A common gripe for a long time with research of language disorders is that much of it has often been irrelevant to the actual teaching of language.  And by often, I mean nearly always.  A lot of the research seems geared toward one isolated characteristic of one subset of one small segment of people, and only to that particular population.  The similarity of the following fake titles to actual titles may help demonstrate my point…

– “Toward Understanding Morphologic Tendencies in Left Handed Nicaraguan Preschoolers.”    or

– “Past Tense Comprehension in Bilingual Adopted Children; A Conceptual Framework.”

It just has long seemed that these are the sorts of research titles that usually exist in the most commonly read sources of language research.  And that’s when these journals even decide to address language at all, which has long seemed to be much less common then research addressing say, hearing, or voice, or stuttering.  And this is too bad.  Because there are many, many language related questions out there that can be addressed scientifically that would actually be useful in teaching language.  So what might these “practical” studies look like?  Here are some ideas I’ve had.

Question:  Do twins often have one member with more language deficits than the other?

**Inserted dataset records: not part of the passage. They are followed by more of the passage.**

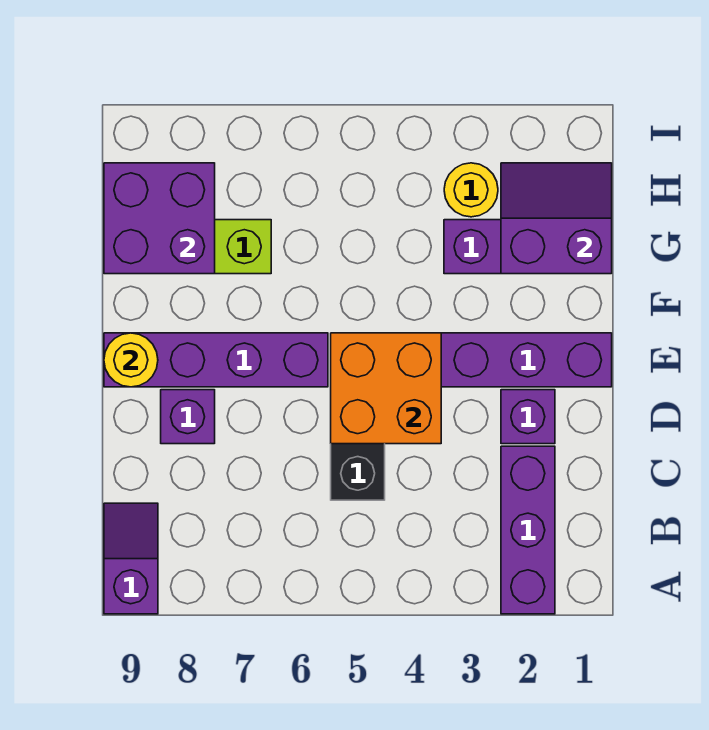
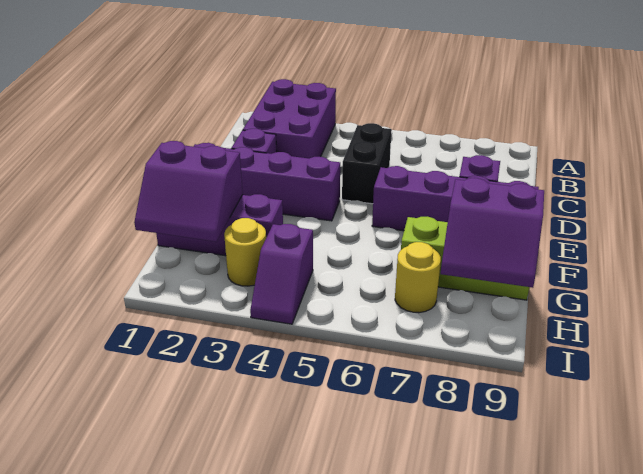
purple 1x3 brick [501,446,555,614] -> purple 2x3 brick [243,79,336,158]
purple 1x2 slope [104,503,158,614] -> purple 1x2 slope moved to [250,224,313,324]
orange 2x2 brick [331,333,441,444] -> none
yellow 1x1 round brick [104,333,158,387] -> yellow 1x1 round brick moved to [395,242,441,313]
purple 2x2 brick [104,163,215,274] -> purple 2x2 slope [441,178,544,288]

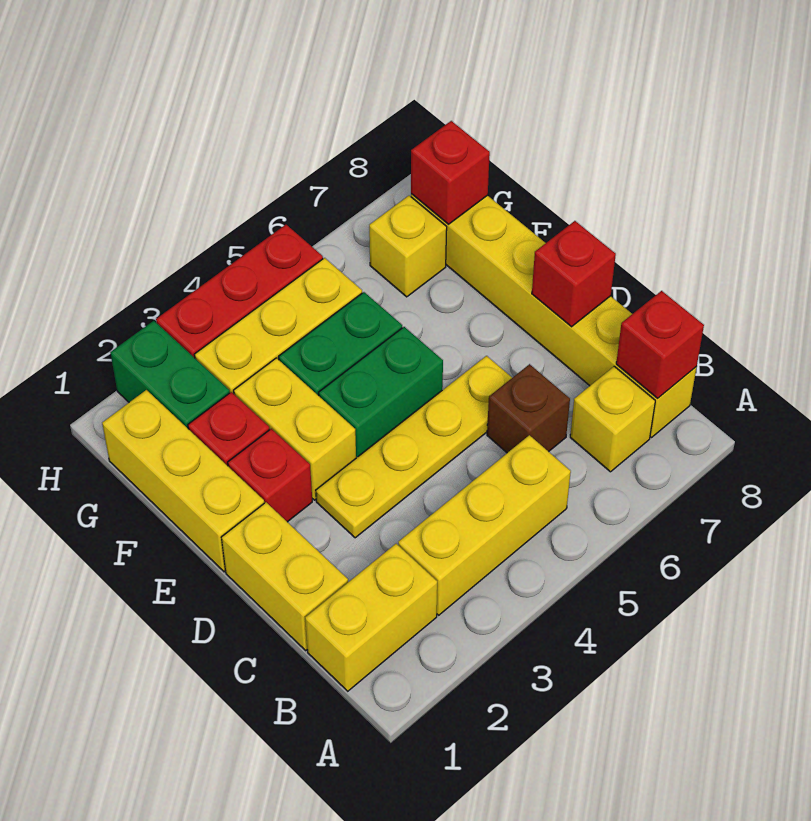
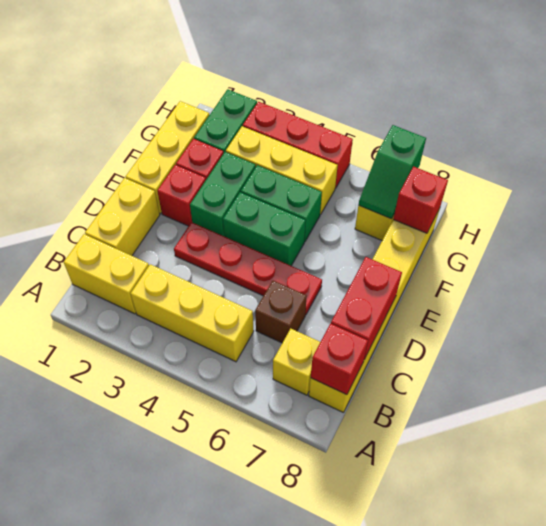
yellow 1x4 plate [316,356,512,538] -> red 1x4 plate [174,222,322,315]
red 1x1 brick [532,221,616,327] -> red 1x2 brick [331,257,402,359]
yellow 1x2 brick [234,358,356,500] -> green 1x2 brick [190,152,256,236]
none -> green 1x2 slope [359,125,426,219]

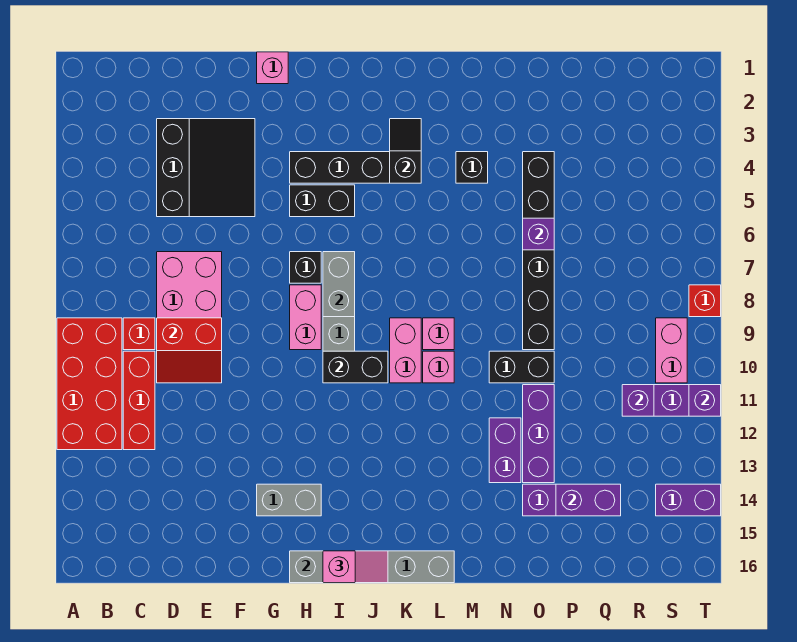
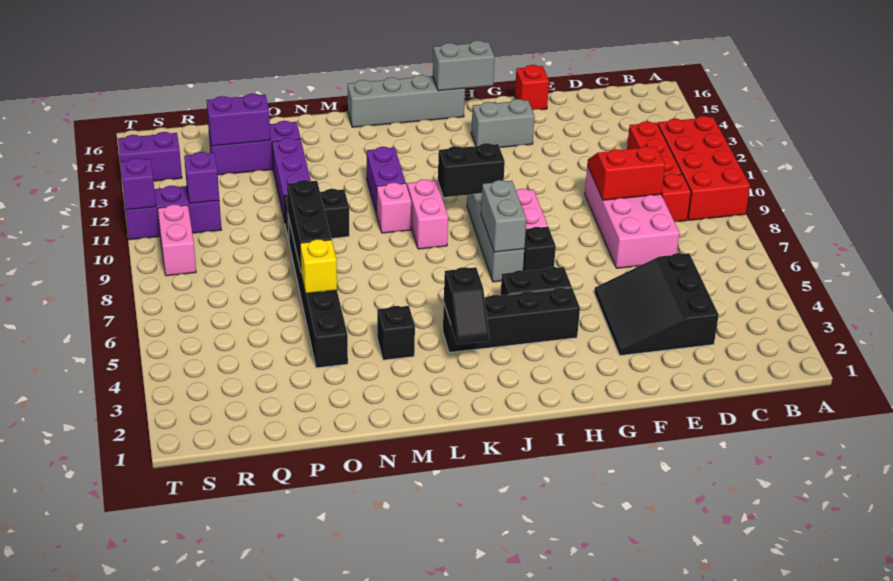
pink 1x1 brick [257,52,288,84] -> none
pink 1x2 slope [323,551,388,583] -> none
pink 1x1 brick [423,318,454,350] -> none
purple 1x2 brick [489,418,521,483] -> purple 1x2 brick moved to [367,147,406,214]
purple 1x1 brick [523,218,554,250] -> yellow 1x1 brick [300,239,337,294]
none -> black 1x3 brick [287,180,331,271]
red 1x1 brick [689,285,721,317] -> red 1x1 brick moved to [515,65,549,110]

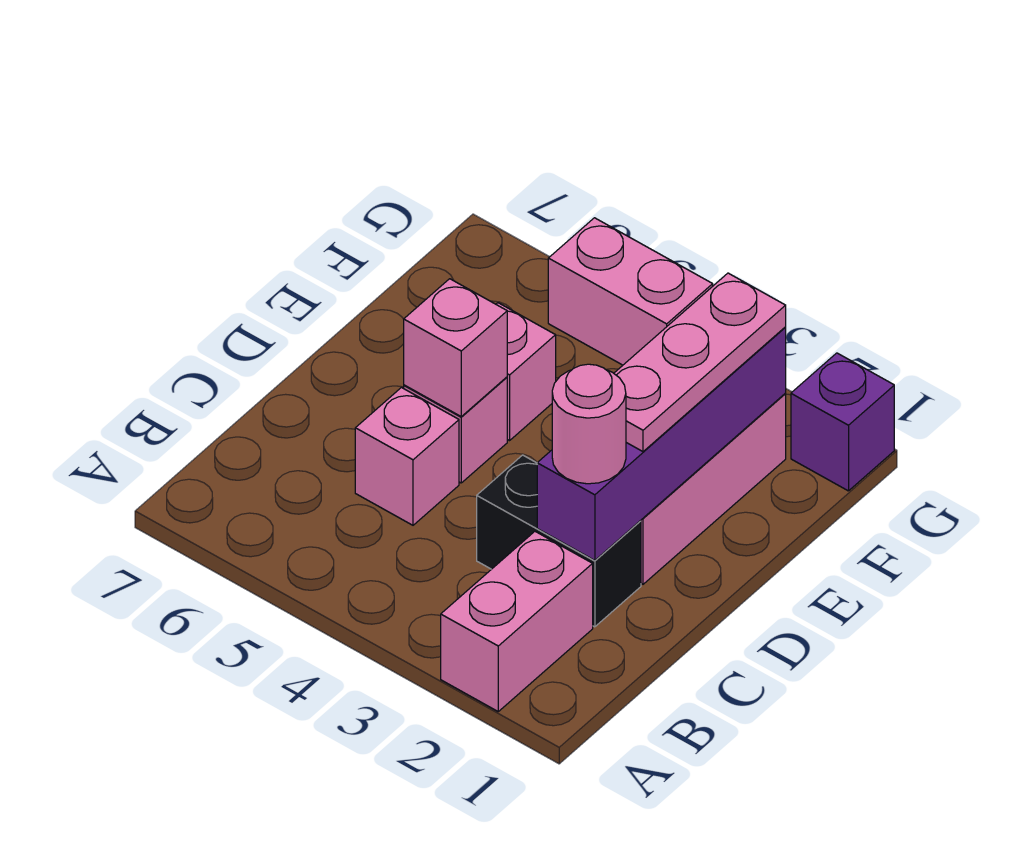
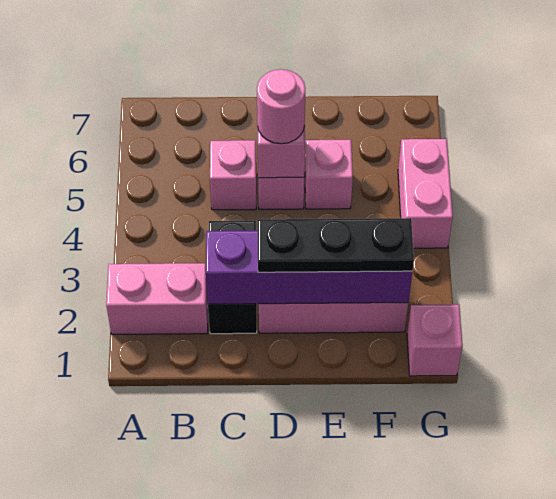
pink 1x1 round brick [552,364,626,484] -> pink 1x1 round brick moved to [257,69,305,144]
pink 1x3 plate [614,273,786,452] -> black 1x3 plate [258,218,414,272]
purple 1x1 brick [791,353,894,491] -> pink 1x1 brick [407,305,462,376]

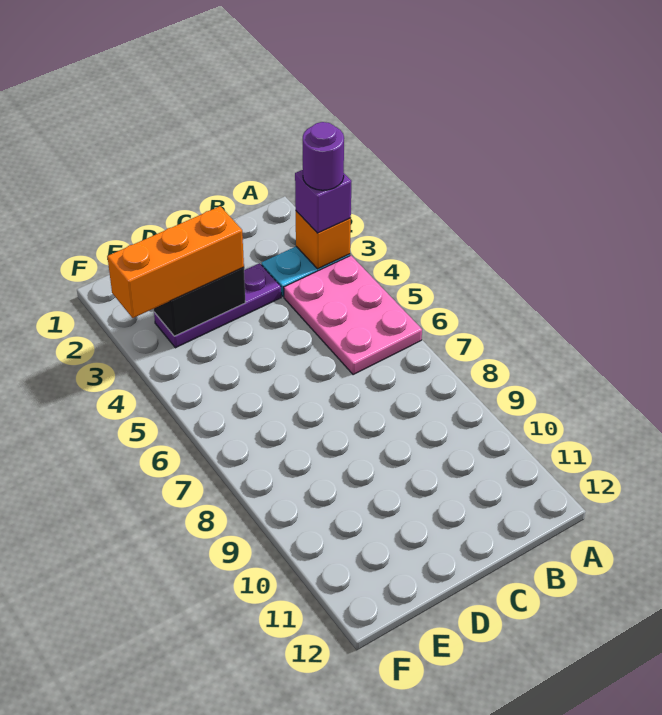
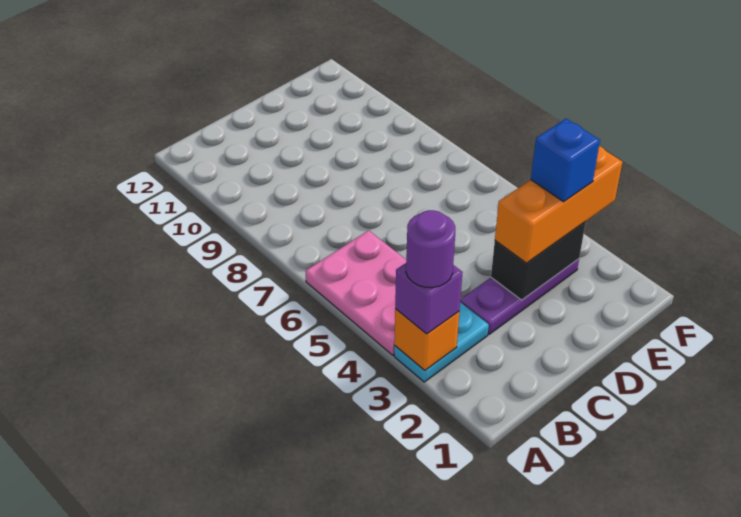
none -> blue 1x1 brick [531,119,600,202]

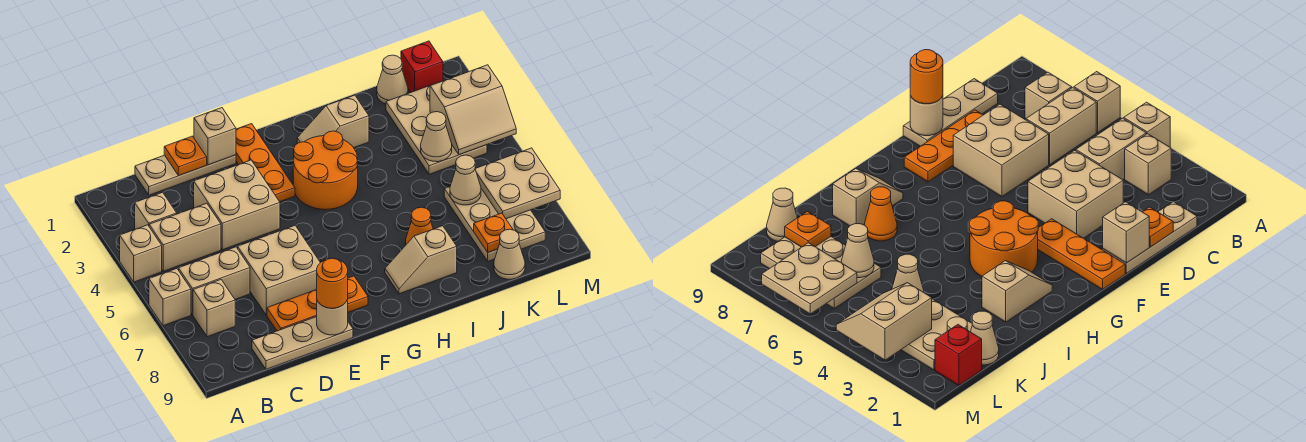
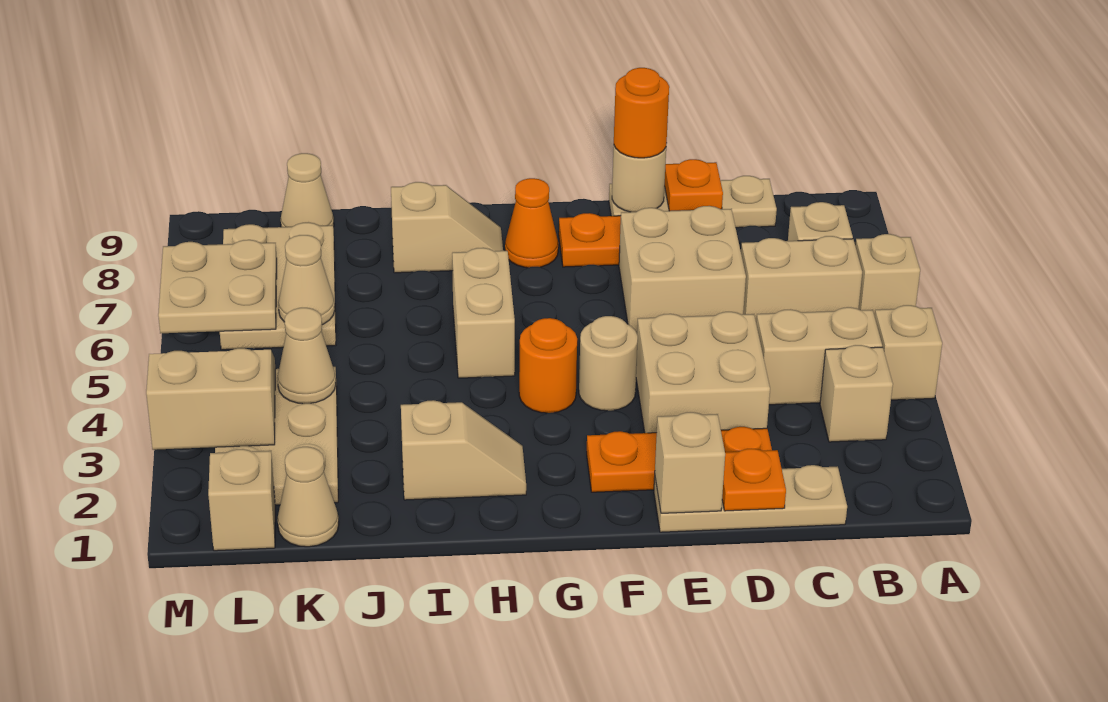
orange 1x3 plate [236,124,295,202] -> orange 1x3 plate turned to [587,427,772,492]
none -> tan 1x1 round brick [579,316,638,411]
orange 2x2 round brick [293,131,358,210] -> orange 1x1 round brick [519,318,577,413]
none -> tan 1x2 brick [452,248,515,378]
orange 1x1 cone [406,207,433,244] -> orange 1x1 cone moved to [505,178,558,268]
orange 1x1 plate [474,213,513,252] -> orange 1x1 plate moved to [665,159,723,211]
red 1x1 brick [401,41,443,92] -> tan 1x1 brick [208,449,275,551]

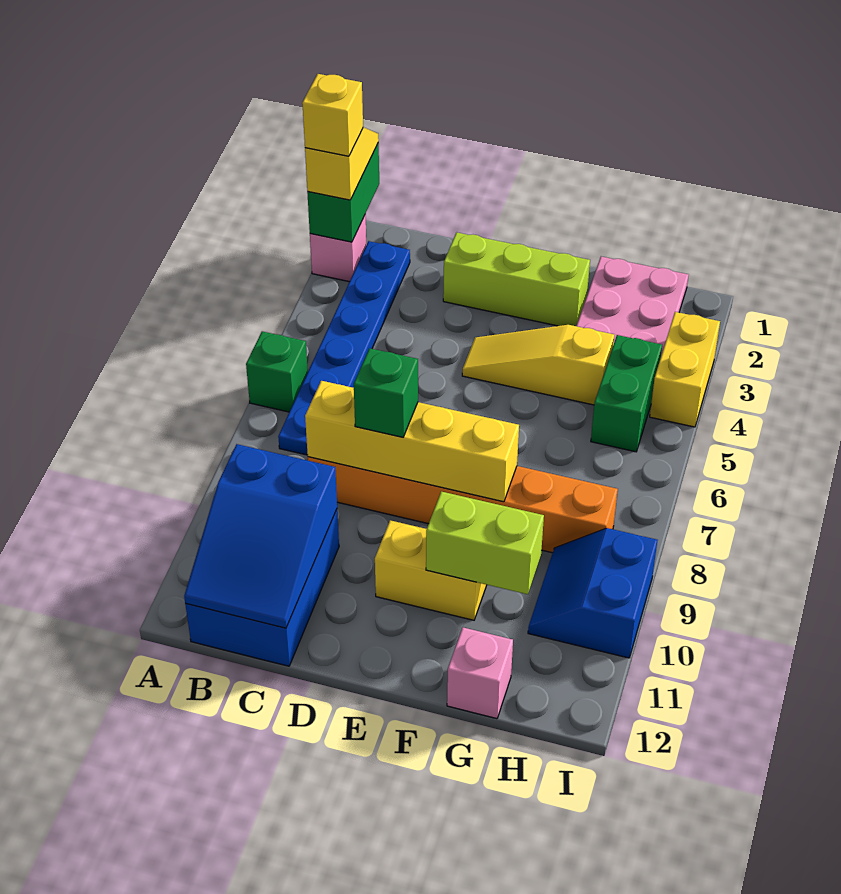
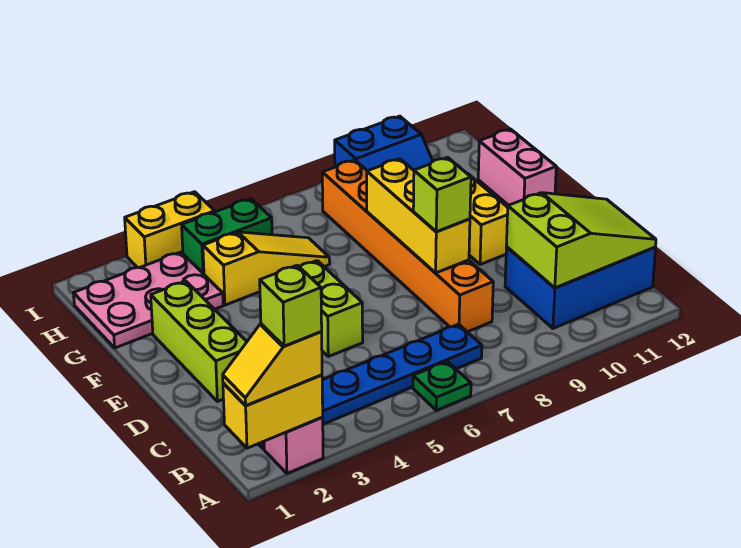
green 1x2 brick [307,142,379,242] -> yellow 1x2 brick [223,375,323,448]
yellow 1x1 brick [302,74,363,156] -> lime 1x1 brick [260,265,322,346]
green 1x1 brick [246,331,308,412] -> green 1x1 plate [413,361,471,410]
blue 2x3 slope [184,444,337,628] -> lime 2x3 slope [506,193,656,288]
yellow 1x4 brick [305,381,519,502] -> yellow 1x3 brick [367,159,470,273]
green 1x1 brick [354,348,418,437] -> lime 1x1 brick [413,157,471,232]
yellow 1x3 slope [462,325,614,405] -> yellow 1x3 slope turned to [203,232,330,305]
lime 1x2 brick [426,491,544,594] -> lime 1x2 brick moved to [300,261,363,357]
pink 1x1 brick [447,627,513,719] -> pink 1x2 brick [478,129,556,205]

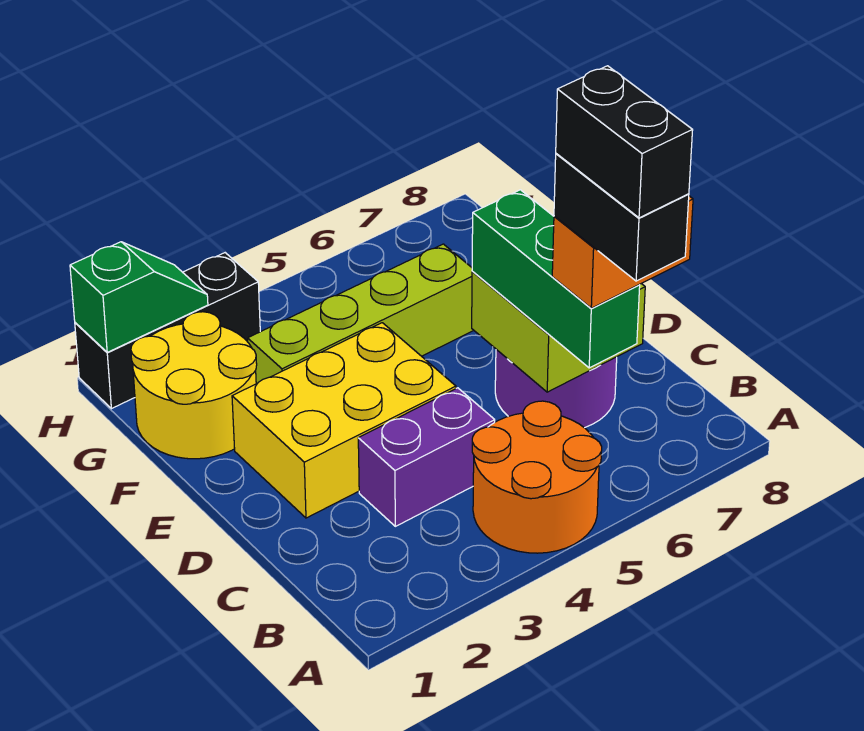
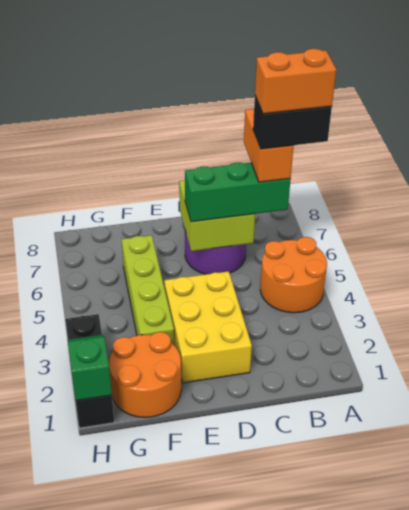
black 1x2 brick [556,66,693,218] -> orange 1x2 brick [255,49,336,114]
purple 1x2 brick [358,388,495,526] -> none
yellow 2x2 round brick [131,312,257,459] -> orange 2x2 round brick [109,332,181,417]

Implication:  This often seems to be the case.  Anecdotally, it seems as though one twin often speaks for the other, almost creating deficits in the less talkative twin.  If the research would support this hypothesis, then we could prepare for this with extra early intervention, and assistance for twin parents.

Question:  Can we create useful norms within classes of words?

Implication:  Let’s look at pronouns as an example.  I seems to be an earlier developing pronoun than hers, as just one example.  So, it seems useful to work on earlier developing pronouns in therapy before later ones.  There have been some attempts at creating these sorts of norms, such as in the work of Robert Owens, Marc Fey, and going way back, Roger Brown.  But these have largely rudimentary, and incomplete.  Norms have been developed for speech and phonology which are widely used by therapists.  In language this work is much sparser.

These are just a couple of questions I’ve come up with that could help steer language intervention more toward the realm of science and away from being more of form of art.  There are many other possibilities, such as “Can oral language homework be effective?”.  Or, “How many SLPs use research to guide language intervention, and how often?”  Or how about, “What does effective language therapy planning look like?”

Many times have I said in the course of supervising therapy, or actually doing therapy myself, have I said, “This would be a good research question.”  These questions just seem to pop up all the time, and the key is here that they pop up when we’re actually teaching.  With this being said, one more question comes to mind.  Can we eliminate the apparent disconnect between researchers in universities and therapists in the trenches?